La Germania si prepara a dire definitivamente addio al carbone nel 2038. Per riuscirci pensa a un sostanzioso piano di compensazione per i produttori.
Quaranta miliardi di euro in 18 anni: tanto investirà la Germania per rinunciare definitivamente al carbone, che oggi assicura al Paese circa un terzo del suo fabbisogno di elettricità. Cifra e tempistiche sono indicativi dello sforzo e della lungimiranza che occorrono per affrancarsi dai combustibili fossili e sperare in un futuro a zero emissioni.
Gli occhi del mondo sono puntati sulle misure che l’Unione Europea, il terzo maggiore emettitore di gas serra, prenderà per ridurre la sua impronta di CO2 all’indomani del lancio del Green Deal, il pacchetto di misure per raggiungere la neutralità carbonica entro il 2050. E la Germania, seppure in una fase di crescita debole, rimane la maggiore potenza economica d’Europa.
Lenta trasformazione. La decisione è stata annunciata dopo una trattativa durata mesi tra i ministri del governo tedesco e i rappresentanti dei quattro principali stati federati estrattori di carbone. Alcune regioni, soprattutto nella parte orientale e più povera del Paese, sono ancora fortemente dipendenti dalla lignite, il “carbone marrone” che conserva la struttura del legno dal quale ha avuto origine. Questo combustibile, insieme ai carboni bituminosi importati, costituisce la principale fonte di emissioni serra del Paese, che per il 2022 pianifica la totale dismissione del nucleare (6 reattori operativi, a copertura del 12% del fabbisogno di elettricità – dati World Nuclear Association 2018).

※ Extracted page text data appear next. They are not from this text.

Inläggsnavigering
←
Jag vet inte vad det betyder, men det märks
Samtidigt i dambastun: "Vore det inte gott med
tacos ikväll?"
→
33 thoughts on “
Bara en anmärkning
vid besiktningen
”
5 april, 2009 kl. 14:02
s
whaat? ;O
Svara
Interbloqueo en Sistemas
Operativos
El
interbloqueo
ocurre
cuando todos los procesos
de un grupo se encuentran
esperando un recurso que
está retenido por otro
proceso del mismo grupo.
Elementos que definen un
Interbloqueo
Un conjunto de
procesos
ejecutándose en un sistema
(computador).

Con l’abbandono del carbone e la rinuncia alle centrali nucleari, fortemente osteggiate dall’opinione pubblica, il Paese avrà bisogno di una massiccia espansione sui fronti dell’energia eolica e solare. Nell’ultimo quarto del 2019, le fonti rinnovabili hanno fornito il 42% dell’elettricità prodotta in Germania.
Sarà abbastanza? La cifra stanziata servirà alla compensazione degli operatori delle centrali a carbone, al supporto alle regioni che ospitano le principali miniere, alle misure per proteggere e formare i lavoratori rimasti senza impiego e ad attutire l’impatto che la conversione energetica avrà in bolletta per i consumatori. Nel 2026 e nel 2029 saranno effettuate revisioni del piano per capire se si possa arrivare all’abbandono completo del carbone nel 2035, tre anni prima della scadenza annunciata.
Il programma del governo tedesco è stato infatti criticato dalle organizzazioni ambientaliste, perché fuori tempo massimo secondo le previsioni dell’IPCC, che auspica una riduzione dei due terzi dei consumi globali di carbone entro il 2030. Osteggiata anche l’intenzione di riconvertire alcune delle centrali in chiusura con impianti a gas naturale: sostituire una fonte fossile con un’altra rischia di rallentare ulteriormente il passaggio alle rinnovabili e il cammino verso emissioni nette zero.